Existe la posibilidad de que la mayoría de los mexicanos estemos equivocados, que el presidente Fox esté en lo correcto y que nuestra desconfianza nazca de la ignorancia o de nuestra falta de experiencia directa con un patrón que no es como lo pintan. Pero hasta ahora nada ha habido que nos desmienta.
El Presidente quiere que hagamos a un lado nuestras vivencias como país y nuestras percepciones de la actual política exterior de Estados Unidos para que creamos, como él, que cuando el gobierno de Washington vea que estamos dispuestos a seguirlo en todo nos mirará con benevolencia, y con suerte algo estará dispuesto a ofrecernos, o más bien a otorgarnos. Piensa que esta diplomacia traerá más beneficios, pero hasta ahora no ha sido el caso. Ni siquiera logramos la Secretaría General de la Organización de Estados Americanos. Lo que sí parece indiscutible es que esa política exterior es más cómoda para quien la encabeza que las difíciles y muchas veces tediosas negociaciones con las que se construía la relación bilateral en el pasado.
Al presidente Fox le aburren esas minucias. Prefiere lo que seguramente considera franqueza, es decir, un discurso que se aplaude en la plaza, pero que en las salas de las negociaciones diplomáticas suena a brutalidad y a simpleza, como bien lo acaba de ilustrar el presidente Hugo Chávez.

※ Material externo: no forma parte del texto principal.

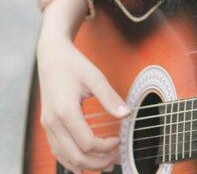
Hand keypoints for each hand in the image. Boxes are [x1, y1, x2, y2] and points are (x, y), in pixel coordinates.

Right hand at [37, 35, 129, 172]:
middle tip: (116, 159)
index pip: (87, 142)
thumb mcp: (95, 77)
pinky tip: (82, 165)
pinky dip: (70, 160)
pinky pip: (57, 150)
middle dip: (98, 162)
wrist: (52, 56)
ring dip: (85, 164)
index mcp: (65, 111)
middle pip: (76, 155)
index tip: (119, 141)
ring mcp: (48, 125)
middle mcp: (53, 122)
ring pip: (65, 156)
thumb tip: (126, 113)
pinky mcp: (47, 124)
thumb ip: (110, 97)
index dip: (106, 147)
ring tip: (105, 164)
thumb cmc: (73, 64)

Nadie puede acusar al mandatario venezolano o al mexicano de sensibilidad a las sutilezas de la diplomacia. Sin embargo, las desafortunadas decisiones y declaraciones del presidente Fox en relación con el libre comercio en la región y la oposición al proyecto, así como sus secuelas, prueban que no es un político pragmático que pueda defender e identificar los intereses del país haciendo a un lado sus prejuicios personales, y tampoco es el portavoz del mexicano común. Sus actitudes y su política frente a Estados Unidos muestran su total desconexión de una de las fibras más sensibles de la visión del mundo que sostiene la mayoría de los mexicanos. Aunque así no fuera, lo que también ha quedado al descubierto es el costo de la improvisación reiterada.